Re: showstopper bug on x86 (Re: libffi does not follow proper ABI on ia32)

[u-xsnf]

On Fri, Jan 02, 2015 at 02:20:22PM -0800, Richard Henderson wrote:
> On 01/02/2015 10:56 AM, u-xsnf@aetey.se wrote:
> > Looking at the source I wonder if this has to do with the reliance
> > on the fastcall attribute, which pcc does not support.
> 
> Ah, well, that could well be.  Since fastcall is a standard Windows
> calling convention, I sort of assume every decent compiler supports it.
> 
> In which case I'm going to suggest not building libffi with pcc.
> An executable built with pcc should work with a library built with
> gcc or clang.

Oh that's too bad.

As long as C code is concerned it would be a burden to build and
eventually maintain either gcc or clang for the sole purpose to compile
libffi.

Is it hard to make libffi implementation compatible with cdecl?
The calling conventions is exactly what the library is competent about. 
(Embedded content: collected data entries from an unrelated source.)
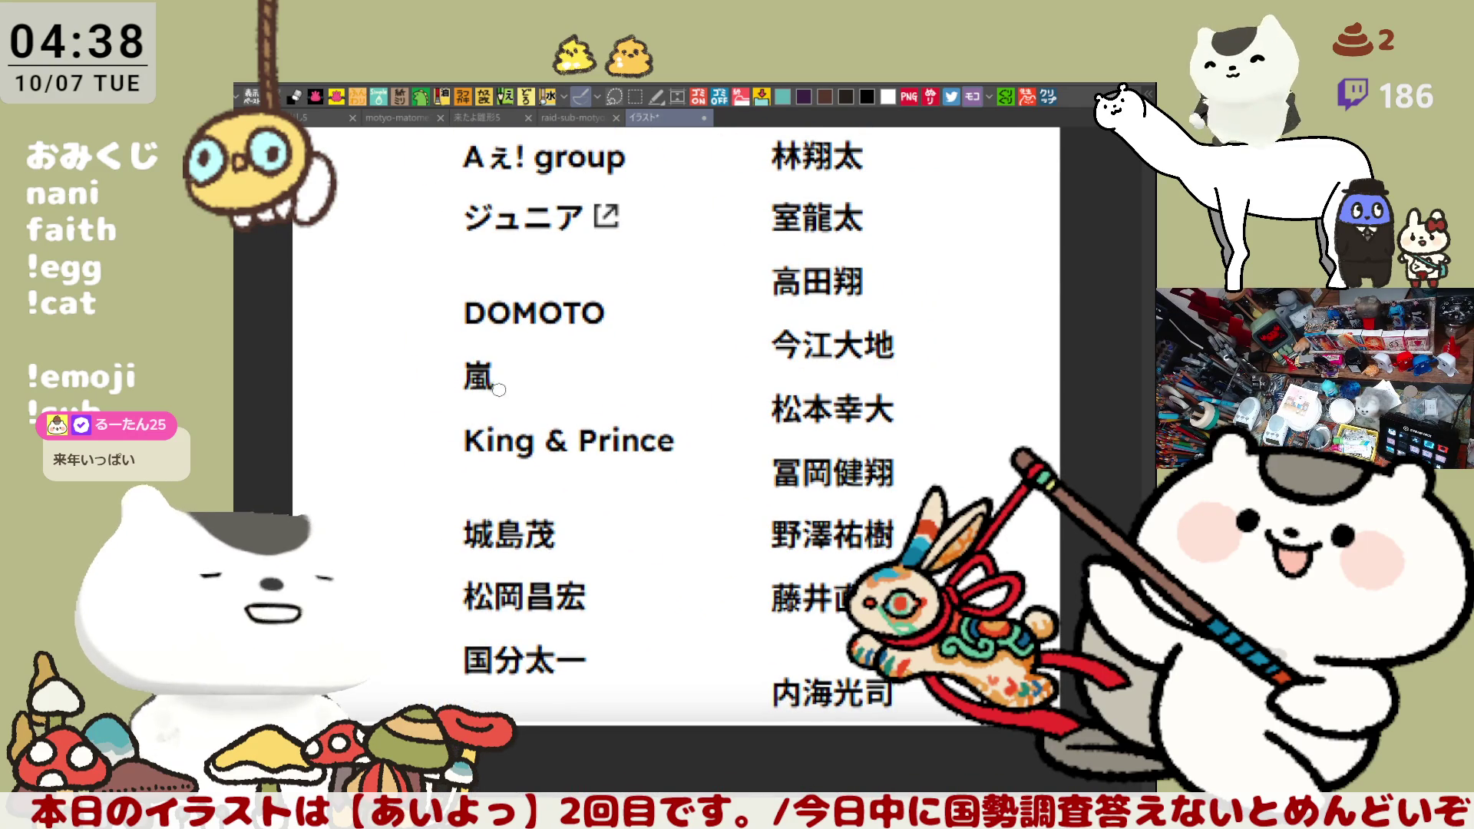
pyautogui.moveTo(661, 430)
pyautogui.mouseDown()
pyautogui.moveTo(661, 572)
pyautogui.moveTo(633, 602)
pyautogui.mouseUp()
pyautogui.scroll(-2, 649, 460)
If the internal use of fastcall is desirable in certain cases, then
a compile time choice between fastcall and cdecl would alleviate the
problem and make one-compiler-shops with pcc (or even something else
like tcc?) happy.

Rune

Re: showstopper bug on x86 (Re: libffi does not follow proper ABI on ia32)

[u-xsnf]

On Sat, Jan 03, 2015 at 11:14:57AM +0100, u-xsnf@aetey.se wrote:
> If the internal use of fastcall is desirable in certain cases, then
> a compile time choice between fastcall and cdecl would alleviate the
> problem and make one-compiler-shops with pcc (or even something else
> like tcc?) happy.

Actually a bad example as tcc presumably supports fastcall but 
there are (and/or will be) other compilers anyway.

Rune

Re: showstopper bug on x86 (Re: libffi does not follow proper ABI on ia32)

[Richard Henderson]

On 01/03/2015 02:14 AM, u-xsnf@aetey.se wrote:
> Is it hard to make libffi implementation compatible with cdecl?
> The calling conventions is exactly what the library is competent about. 
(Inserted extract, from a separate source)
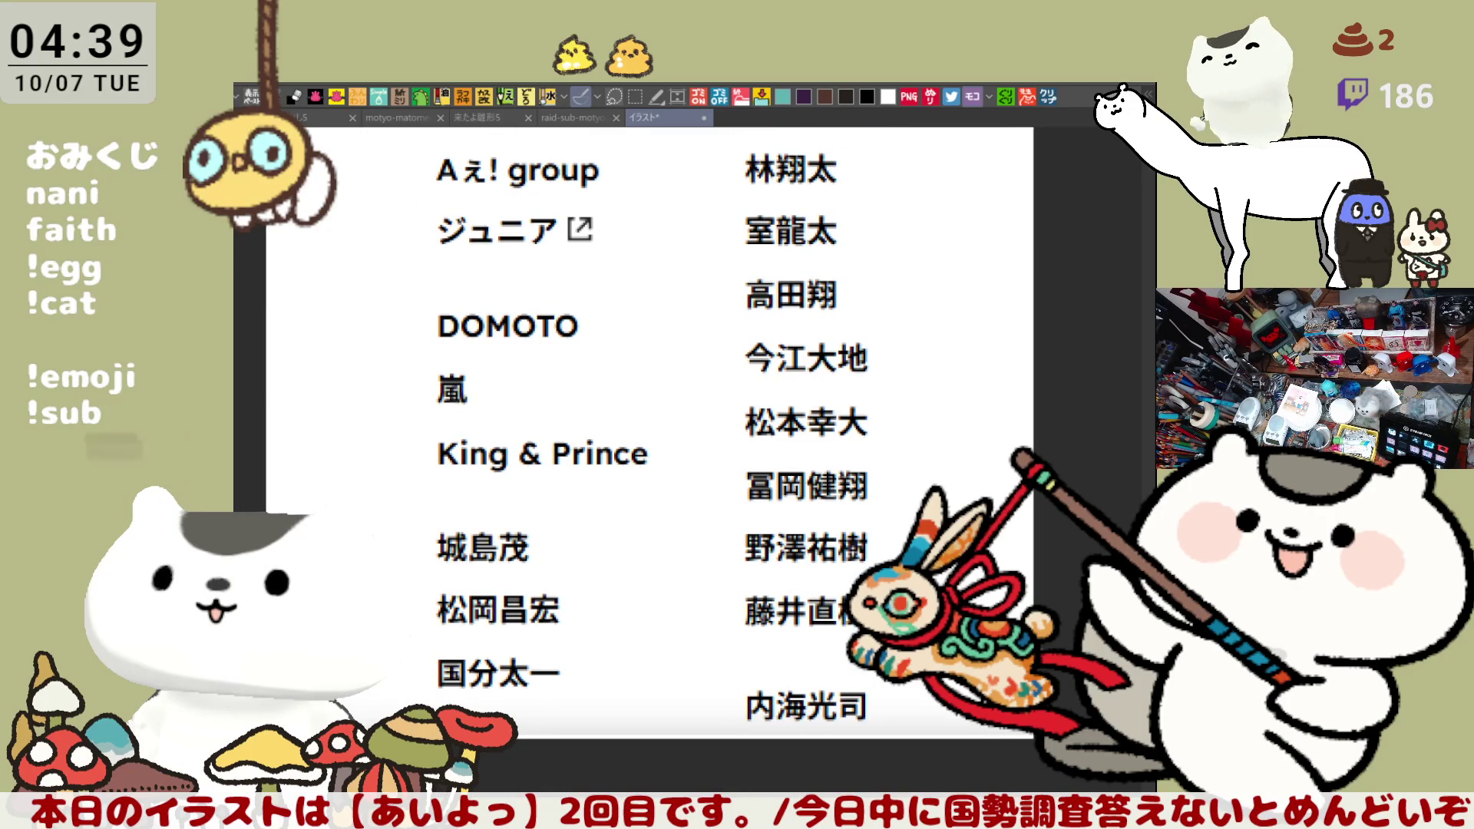
pyautogui.moveTo(476, 367); pyautogui.dragTo(649, 349)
I guess it wasn't that hard.

See https://github.com/atgreen/libffi/pull/165


r~

Re: showstopper bug on x86 (Re: libffi does not follow proper ABI on ia32)

[u-xsnf]

Hello Richard,

On Mon, Jan 05, 2015 at 01:34:35PM -0800, Richard Henderson wrote:
> On 01/03/2015 02:14 AM, u-xsnf@aetey.se wrote:
> > Is it hard to make libffi implementation compatible with cdecl?
> > The calling conventions is exactly what the library is competent about. 
> 
> I guess it wasn't that hard.
> 
> See https://github.com/atgreen/libffi/pull/165

Thanks a lot.

I wonder which version of pcc you were testing with, the comments
about the pcc behaviour indicate that the version used was either
too old or its install was broken (pcc used to ship redundant and
in practice harmful startup files, not actually being a part of the compiler).

To avoid misunderstanding let me list the positive points:

"Apparently, PCC doesn't support the fastcall calling convention.
Nor does it issue a warning or error for the attribute that it
does not understand."

pcc complains/warns about unsupported attributes:

$ cat a.c
__attribute__((fastcall)) int fastc(int i) {
  return i;
}
$ pcc -c a.c
a.c:1: warning: unsupported attribute `fastcall'
$ pcc --version
pcc 1.2.0.DEVEL 20141228 for i486-pc-linux-gnu

This is the current version of pcc, mostly the same as the newly released
pcc-1.1.0 (2014-12-10) with the reservation that I did not test the latter.

"Note that it also, apparently, doesn't support shared libraries. Test
cases linked against the pcc-built shared library segfault inside ld.so
before reaching main."

This is quite doubtless the result of using the broken startup files
regrettably used to be included in the pcc-libs package.
Shared libraries do work, in fact this very MUA is running shared
libraries compiled with pcc.

Now to the point:

I tested to apply
 https://github.com/rth7680/libffi/commit/3fa5d70cbb18b39a5e44f1c7984dedf73446bf6c

and it now passes the majority of the tests (2119) !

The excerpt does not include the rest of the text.